My grandmother is in the hospital. I have been told it isn’t serious but come on now, at ninety years old just about anything can become serious. She apparently mixed up her medications and had some kind of reaction. She is ninety and lives alone. Your first thought is probably how lucky she is still able to live on her own at that age. That was my thought on her birthday two months ago. Today I think about why it is not good she lives alone. This medication mishap is tops right now.
She was deemed legally blind this last year. She lives on the side of a friggen mountain, with somewhere in the neighbourhood of one hundred stairs between her door and the road. She has no help from home care or a meals on wheels type of thing. Why doesn’t she? Because she is old and stubborn and set in her ways.

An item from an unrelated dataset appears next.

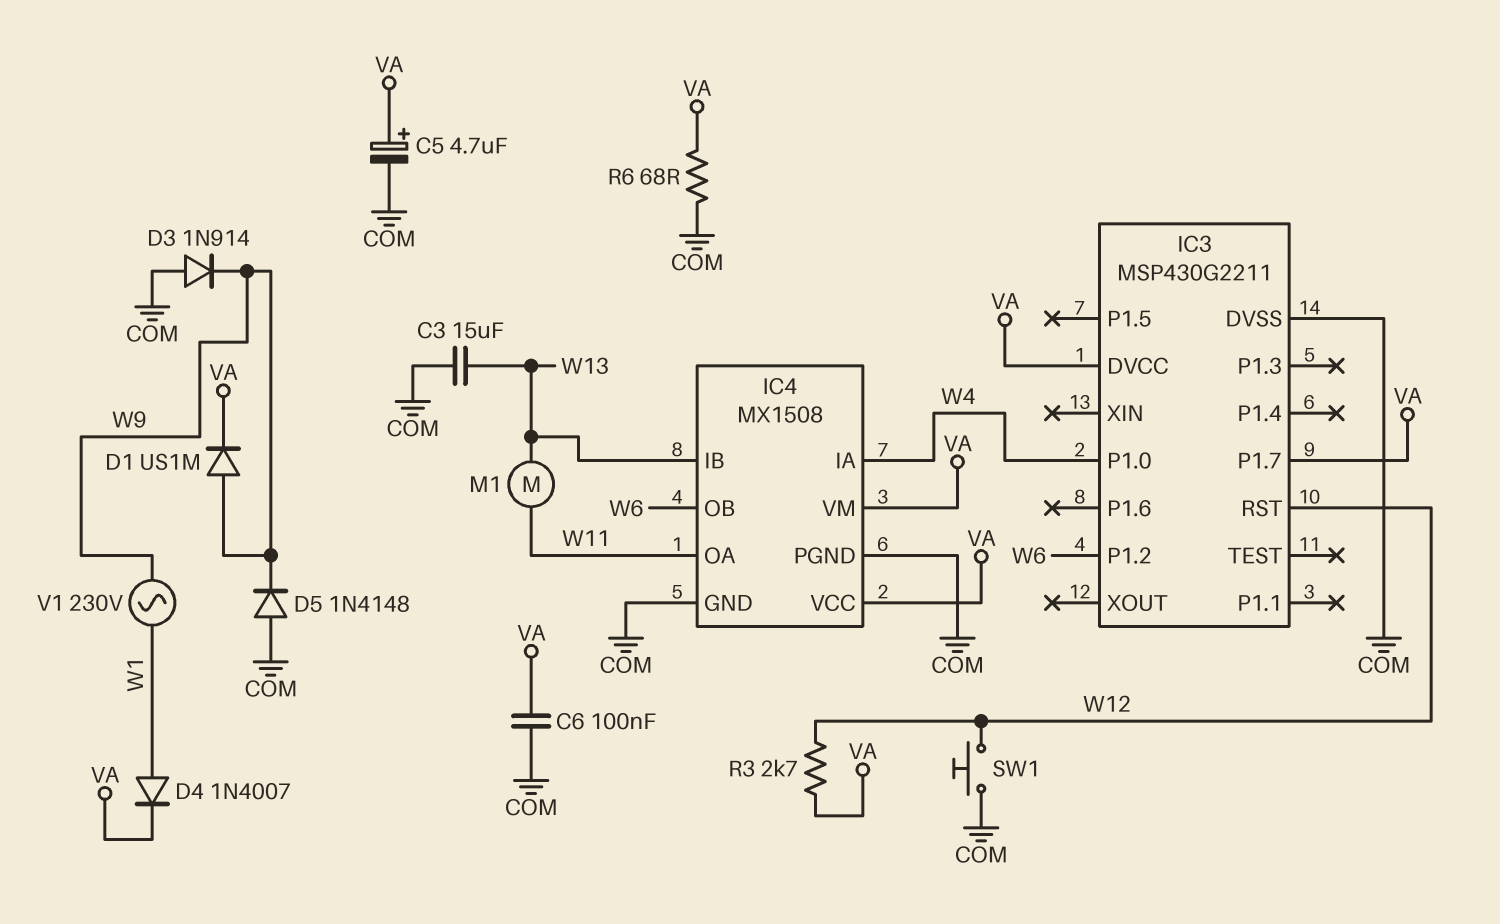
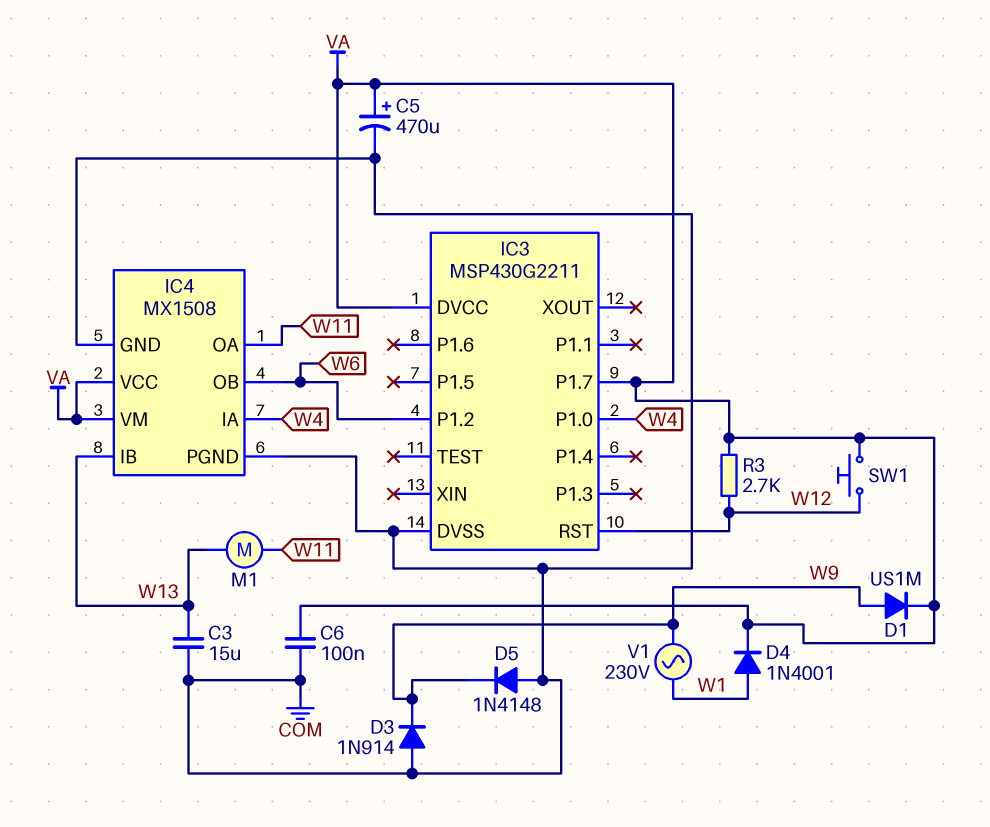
C5: 4.7uF (plus VA, minus COM) -> 470uF (plus VA, minus COM)
D4: diode 1N4007 (A W1, K VA) -> diode 1N4001 (A W1, K VA)
R6: 68 (COM, VA) -> none
SW1: button (COM, W12) -> button (VA, W12)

My aunts and uncle, even my dad, have all asked her over the years to sell the house and go live with one of them. No, she can’t do that. I understand where she’s coming from. She has lived in that house for over sixty years. Three of her five children were born in that house, not just while they lived there, but actually in the house. My grandfather, the one and only love of her life, died in that house. After more than sixty years she knows every inch of that house and can get around it easily, sight or no sight.
Honestly, her home is the best place for her but she should allow her family to bring in help. Her family, my family, should just do it anyway. Why haven’t they yet? Because she has fought them on it, she’s a stubborn old lady remember, and they let her win. Where has this letting her win got her? In the hospital.
It can be difficult to deal with aging parents. We love them and want to take care of them but we don’t want to take away the things in life that give them joy, that allow them their own independence. No matter what we want for them, what we feel is right, forcing someone to so something they don’t want to do can often do more harm than good.
I don’t know. I worry about her. I do hope she comes out of this troublesome episode quickly, and I hope my family does something to help her, to allow her to continue to live on her own rather than force her to do what she doesn’t want.
I worry about my own aging parents too. Stubbornness appears to run rampant in both families. I wish I wasn’t so far away from all of them.
The rain outside, which I usually find very soothing, just seems to amplify my brooding mood this morning. I must go wake up my child and get a dose of laughter and smiles in before we have to head out and start our day.